> _Exercise directions_: Copy out all lines in the data below containing the string "Society".

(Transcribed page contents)
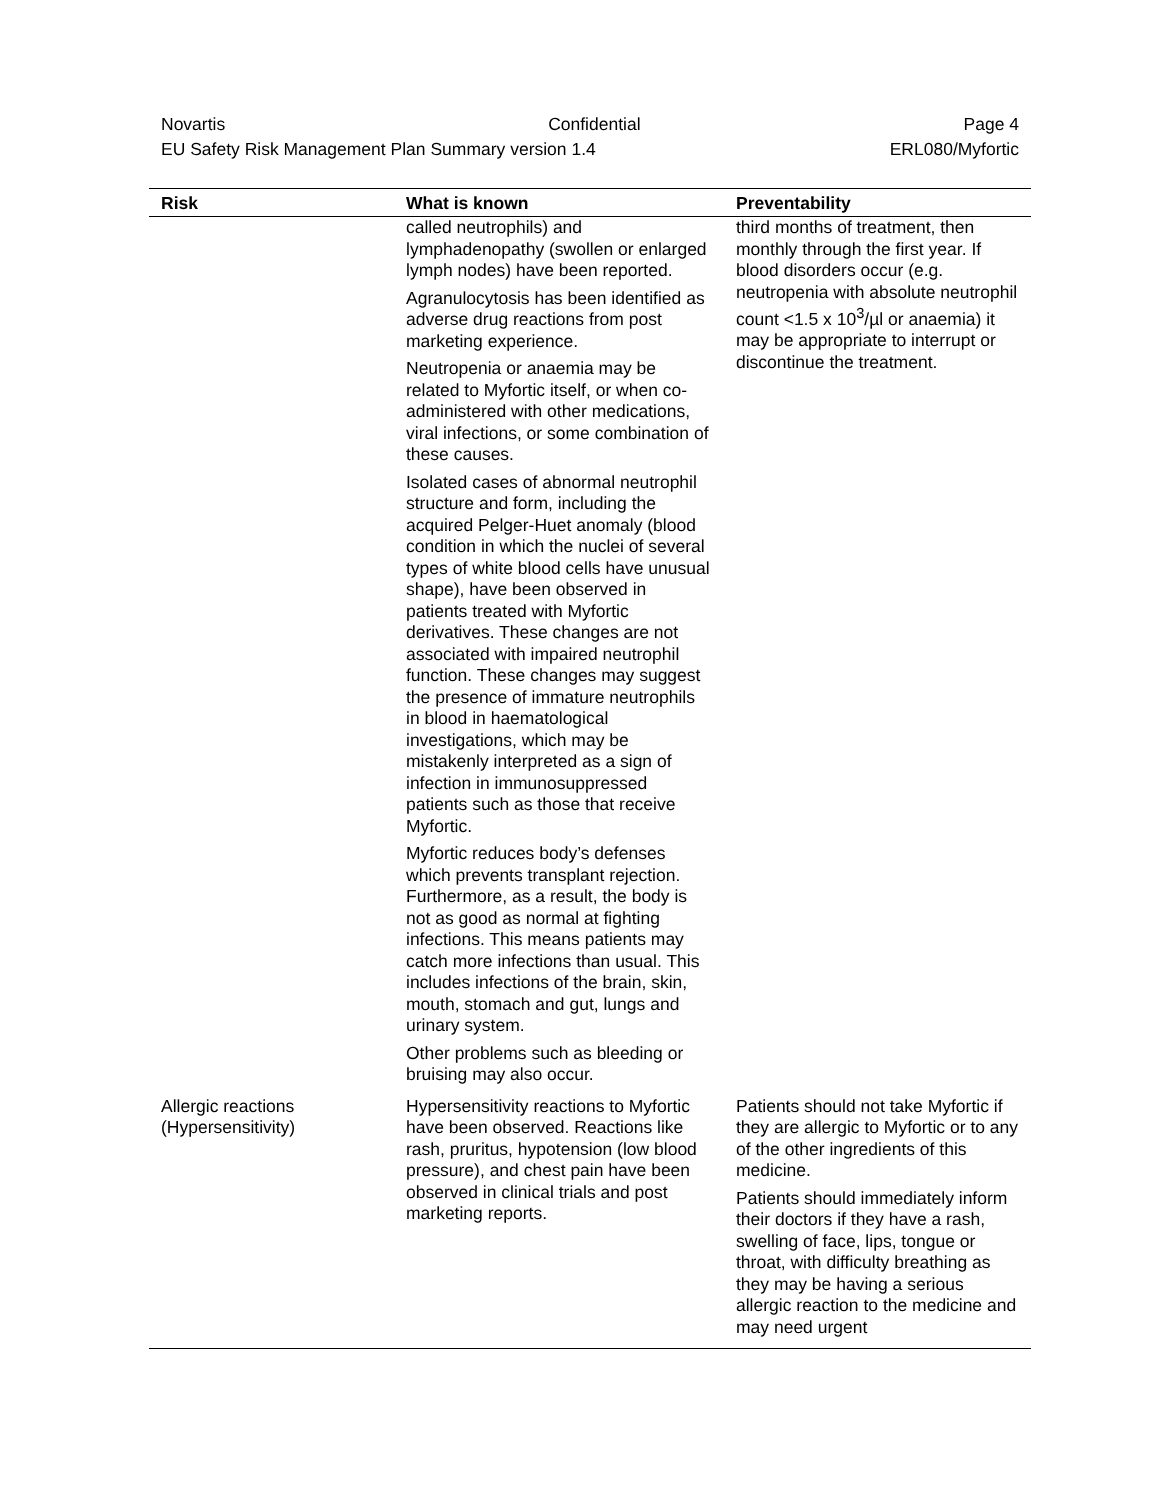Novartis Confidential Page 4
EU Safety Risk Management Plan Summary version 1.4 ERL080/Myfortic
| Risk | What is known | Preventability |
| --- | --- | --- |
| | called neutrophils) and lymphadenopathy (swollen or enlarged lymph nodes) have been reported. Agranulocytosis has been identified as adverse drug reactions from post marketing experience. Neutropenia or anaemia may be related to Myfortic itself, or when co-administered with other medications, viral infections, or some combination of these causes. Isolated cases of abnormal neutrophil structure and form, including the acquired Pelger-Huet anomaly (blood condition in which the nuclei of several types of white blood cells have unusual shape), have been observed in patients treated with Myfortic derivatives. These changes are not associated with impaired neutrophil function. These changes may suggest the presence of immature neutrophils in blood in haematological investigations, which may be mistakenly interpreted as a sign of infection in immunosuppressed patients such as those that receive Myfortic. Myfortic reduces body’s defenses which prevents transplant rejection. Furthermore, as a result, the body is not as good as normal at fighting infections. This means patients may catch more infections than usual. This includes infections of the brain, skin, mouth, stomach and gut, lungs and urinary system. Other problems such as bleeding or bruising may also occur. | third months of treatment, then monthly through the first year. If blood disorders occur (e.g. neutropenia with absolute neutrophil count <1.5 x 10<sup>3</sup>/µl or anaemia) it may be appropriate to interrupt or discontinue the treatment. |
| Allergic reactions (Hypersensitivity) | Hypersensitivity reactions to Myfortic have been observed. Reactions like rash, pruritus, hypotension (low blood pressure), and chest pain have been observed in clinical trials and post marketing reports. | Patients should not take Myfortic if they are allergic to Myfortic or to any of the other ingredients of this medicine. Patients should immediately inform their doctors if they have a rash, swelling of face, lips, tongue or throat, with difficulty breathing as they may be having a serious allergic reaction to the medicine and may need urgent |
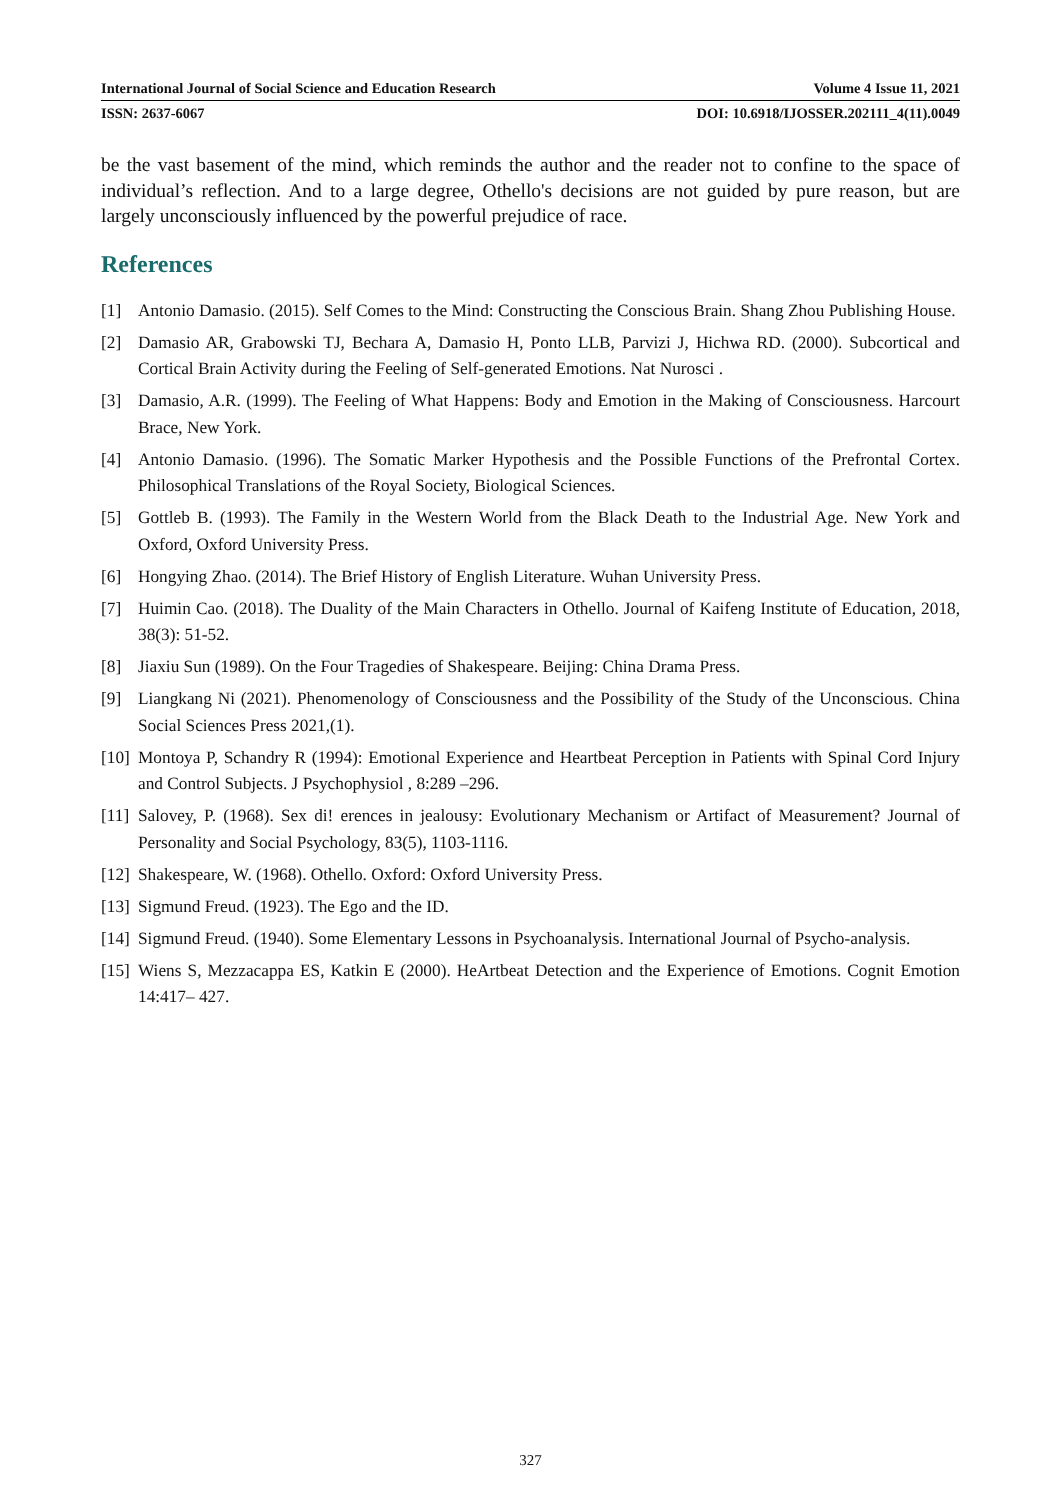International Journal of Social Science and Education Research Volume 4 Issue 11, 2021
ISSN: 2637-6067 DOI: 10.6918/IJOSSER.202111_4(11).0049
be the vast basement of the mind, which reminds the author and the reader not to confine to the space of individual’s reflection. And to a large degree, Othello's decisions are not guided by pure reason, but are largely unconsciously influenced by the powerful prejudice of race.
References
[1] Antonio Damasio. (2015). Self Comes to the Mind: Constructing the Conscious Brain. Shang Zhou Publishing House.
[2] Damasio AR, Grabowski TJ, Bechara A, Damasio H, Ponto LLB, Parvizi J, Hichwa RD. (2000). Subcortical and Cortical Brain Activity during the Feeling of Self-generated Emotions. Nat Nurosci .
[3] Damasio, A.R. (1999). The Feeling of What Happens: Body and Emotion in the Making of Consciousness. Harcourt Brace, New York.
[4] Antonio Damasio. (1996). The Somatic Marker Hypothesis and the Possible Functions of the Prefrontal Cortex. Philosophical Translations of the Royal Society, Biological Sciences.
[5] Gottleb B. (1993). The Family in the Western World from the Black Death to the Industrial Age. New York and Oxford, Oxford University Press.
[6] Hongying Zhao. (2014). The Brief History of English Literature. Wuhan University Press.
[7] Huimin Cao. (2018). The Duality of the Main Characters in Othello. Journal of Kaifeng Institute of Education, 2018, 38(3): 51-52.
[8] Jiaxiu Sun (1989). On the Four Tragedies of Shakespeare. Beijing: China Drama Press.
[9] Liangkang Ni (2021). Phenomenology of Consciousness and the Possibility of the Study of the Unconscious. China Social Sciences Press 2021,(1).
[10] Montoya P, Schandry R (1994): Emotional Experience and Heartbeat Perception in Patients with Spinal Cord Injury and Control Subjects. J Psychophysiol , 8:289 –296.
[11] Salovey, P. (1968). Sex di! erences in jealousy: Evolutionary Mechanism or Artifact of Measurement? Journal of Personality and Social Psychology, 83(5), 1103-1116.
[12] Shakespeare, W. (1968). Othello. Oxford: Oxford University Press.
[13] Sigmund Freud. (1923). The Ego and the ID.
[14] Sigmund Freud. (1940). Some Elementary Lessons in Psychoanalysis. International Journal of Psycho-analysis.
[15] Wiens S, Mezzacappa ES, Katkin E (2000). HeArtbeat Detection and the Experience of Emotions. Cognit Emotion 14:417– 427.
327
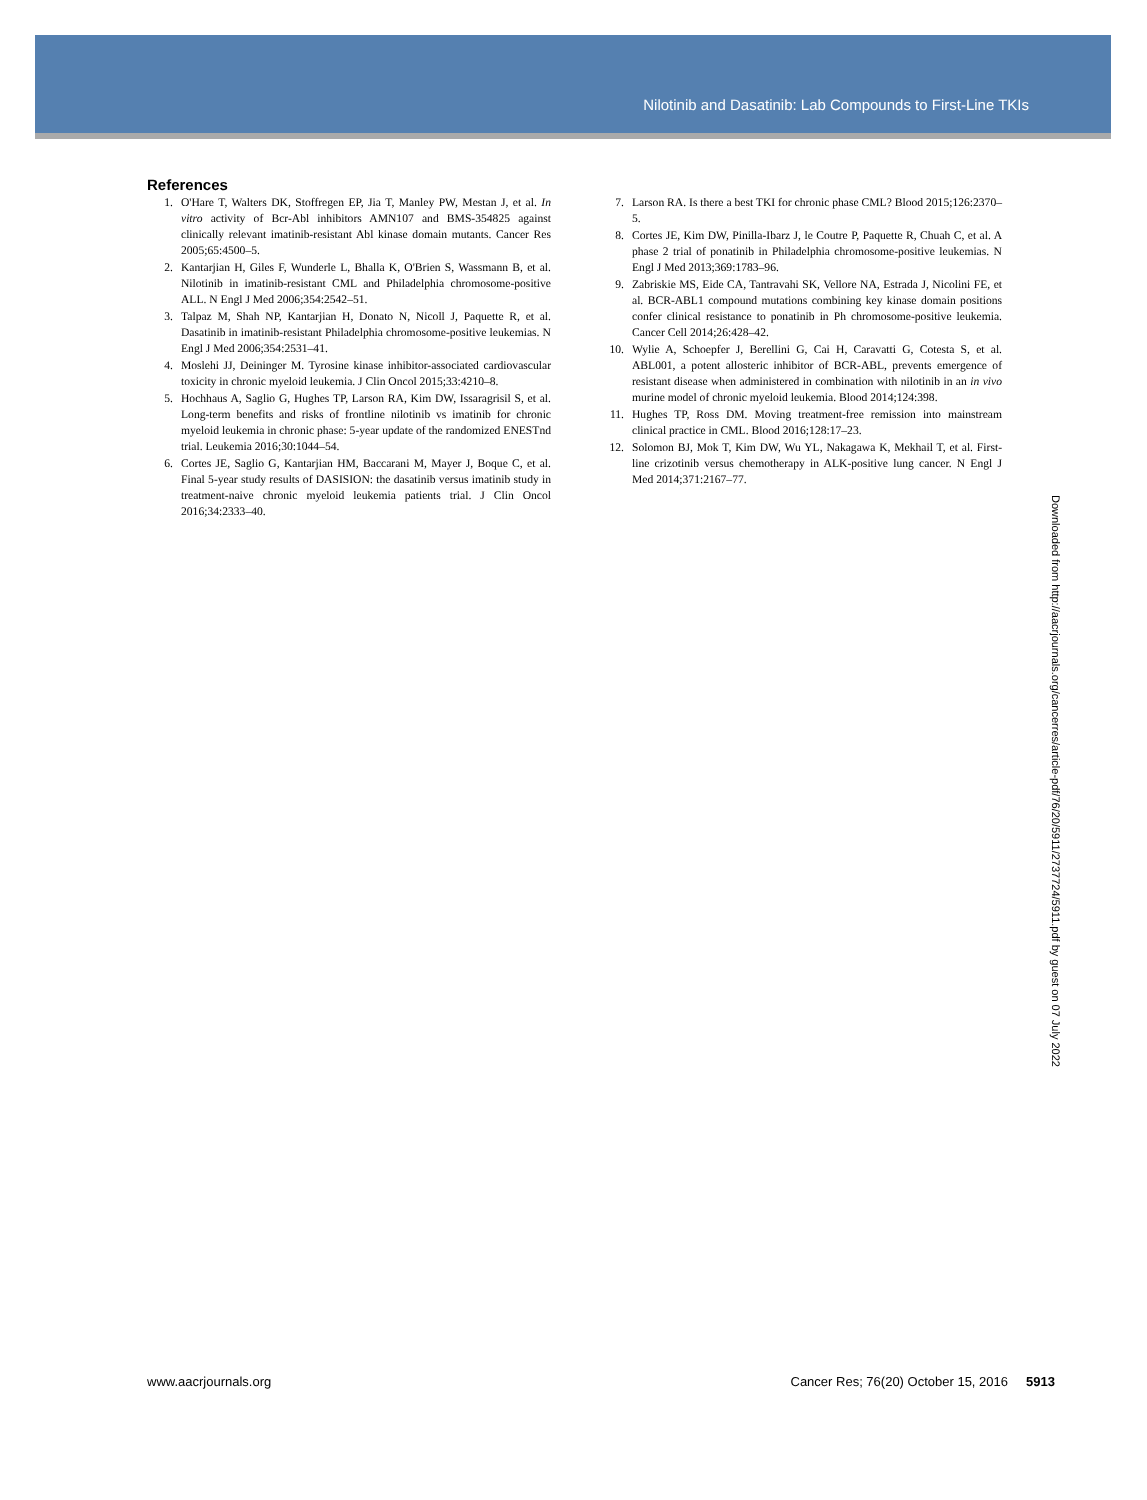Nilotinib and Dasatinib: Lab Compounds to First-Line TKIs
References
1. O'Hare T, Walters DK, Stoffregen EP, Jia T, Manley PW, Mestan J, et al. In vitro activity of Bcr-Abl inhibitors AMN107 and BMS-354825 against clinically relevant imatinib-resistant Abl kinase domain mutants. Cancer Res 2005;65:4500–5.
2. Kantarjian H, Giles F, Wunderle L, Bhalla K, O'Brien S, Wassmann B, et al. Nilotinib in imatinib-resistant CML and Philadelphia chromosome-positive ALL. N Engl J Med 2006;354:2542–51.
3. Talpaz M, Shah NP, Kantarjian H, Donato N, Nicoll J, Paquette R, et al. Dasatinib in imatinib-resistant Philadelphia chromosome-positive leukemias. N Engl J Med 2006;354:2531–41.
4. Moslehi JJ, Deininger M. Tyrosine kinase inhibitor-associated cardiovascular toxicity in chronic myeloid leukemia. J Clin Oncol 2015;33:4210–8.
5. Hochhaus A, Saglio G, Hughes TP, Larson RA, Kim DW, Issaragrisil S, et al. Long-term benefits and risks of frontline nilotinib vs imatinib for chronic myeloid leukemia in chronic phase: 5-year update of the randomized ENESTnd trial. Leukemia 2016;30:1044–54.
6. Cortes JE, Saglio G, Kantarjian HM, Baccarani M, Mayer J, Boque C, et al. Final 5-year study results of DASISION: the dasatinib versus imatinib study in treatment-naive chronic myeloid leukemia patients trial. J Clin Oncol 2016;34:2333–40.
7. Larson RA. Is there a best TKI for chronic phase CML? Blood 2015;126:2370–5.
8. Cortes JE, Kim DW, Pinilla-Ibarz J, le Coutre P, Paquette R, Chuah C, et al. A phase 2 trial of ponatinib in Philadelphia chromosome-positive leukemias. N Engl J Med 2013;369:1783–96.
9. Zabriskie MS, Eide CA, Tantravahi SK, Vellore NA, Estrada J, Nicolini FE, et al. BCR-ABL1 compound mutations combining key kinase domain positions confer clinical resistance to ponatinib in Ph chromosome-positive leukemia. Cancer Cell 2014;26:428–42.
10. Wylie A, Schoepfer J, Berellini G, Cai H, Caravatti G, Cotesta S, et al. ABL001, a potent allosteric inhibitor of BCR-ABL, prevents emergence of resistant disease when administered in combination with nilotinib in an in vivo murine model of chronic myeloid leukemia. Blood 2014;124:398.
11. Hughes TP, Ross DM. Moving treatment-free remission into mainstream clinical practice in CML. Blood 2016;128:17–23.
12. Solomon BJ, Mok T, Kim DW, Wu YL, Nakagawa K, Mekhail T, et al. First-line crizotinib versus chemotherapy in ALK-positive lung cancer. N Engl J Med 2014;371:2167–77.
Downloaded from http://aacrjournals.org/cancerres/article-pdf/76/20/5911/2737724/5911.pdf by guest on 07 July 2022
www.aacrjournals.org Cancer Res; 76(20) October 15, 2016 5913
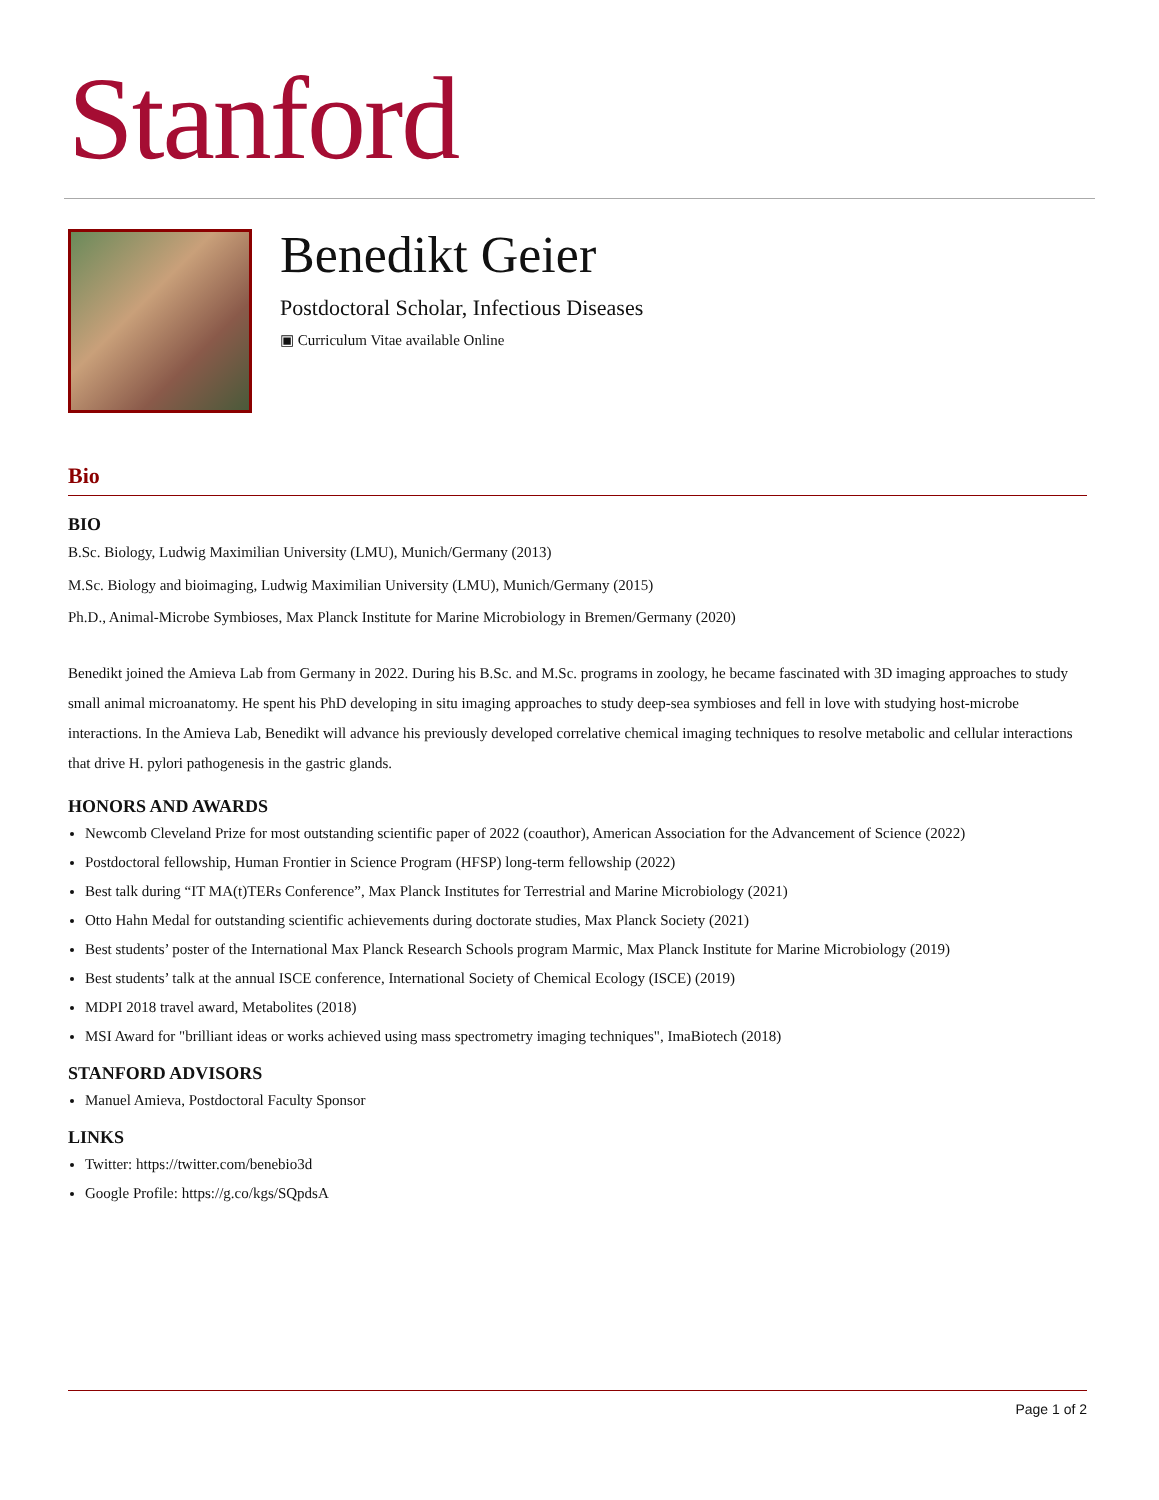Stanford
Benedikt Geier
Postdoctoral Scholar, Infectious Diseases
▣ Curriculum Vitae available Online
Bio
BIO
B.Sc. Biology, Ludwig Maximilian University (LMU), Munich/Germany (2013)
M.Sc. Biology and bioimaging, Ludwig Maximilian University (LMU), Munich/Germany (2015)
Ph.D., Animal-Microbe Symbioses, Max Planck Institute for Marine Microbiology in Bremen/Germany (2020)
Benedikt joined the Amieva Lab from Germany in 2022. During his B.Sc. and M.Sc. programs in zoology, he became fascinated with 3D imaging approaches to study small animal microanatomy. He spent his PhD developing in situ imaging approaches to study deep-sea symbioses and fell in love with studying host-microbe interactions. In the Amieva Lab, Benedikt will advance his previously developed correlative chemical imaging techniques to resolve metabolic and cellular interactions that drive H. pylori pathogenesis in the gastric glands.
HONORS AND AWARDS
Newcomb Cleveland Prize for most outstanding scientific paper of 2022 (coauthor), American Association for the Advancement of Science (2022)
Postdoctoral fellowship, Human Frontier in Science Program (HFSP) long-term fellowship (2022)
Best talk during “IT MA(t)TERs Conference”, Max Planck Institutes for Terrestrial and Marine Microbiology (2021)
Otto Hahn Medal for outstanding scientific achievements during doctorate studies, Max Planck Society (2021)
Best students’ poster of the International Max Planck Research Schools program Marmic, Max Planck Institute for Marine Microbiology (2019)
Best students’ talk at the annual ISCE conference, International Society of Chemical Ecology (ISCE) (2019)
MDPI 2018 travel award, Metabolites (2018)
MSI Award for "brilliant ideas or works achieved using mass spectrometry imaging techniques", ImaBiotech (2018)
STANFORD ADVISORS
Manuel Amieva, Postdoctoral Faculty Sponsor
LINKS
Twitter: https://twitter.com/benebio3d
Google Profile: https://g.co/kgs/SQpdsA
Page 1 of 2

> _Solution_:
[4] Antonio Damasio. (1996). The Somatic Marker Hypothesis and the Possible Functions of the Prefrontal Cortex. Philosophical Translations of the Royal Society, Biological Sciences.
Otto Hahn Medal for outstanding scientific achievements during doctorate studies, Max Planck Society (2021)
Best students’ talk at the annual ISCE conference, International Society of Chemical Ecology (ISCE) (2019)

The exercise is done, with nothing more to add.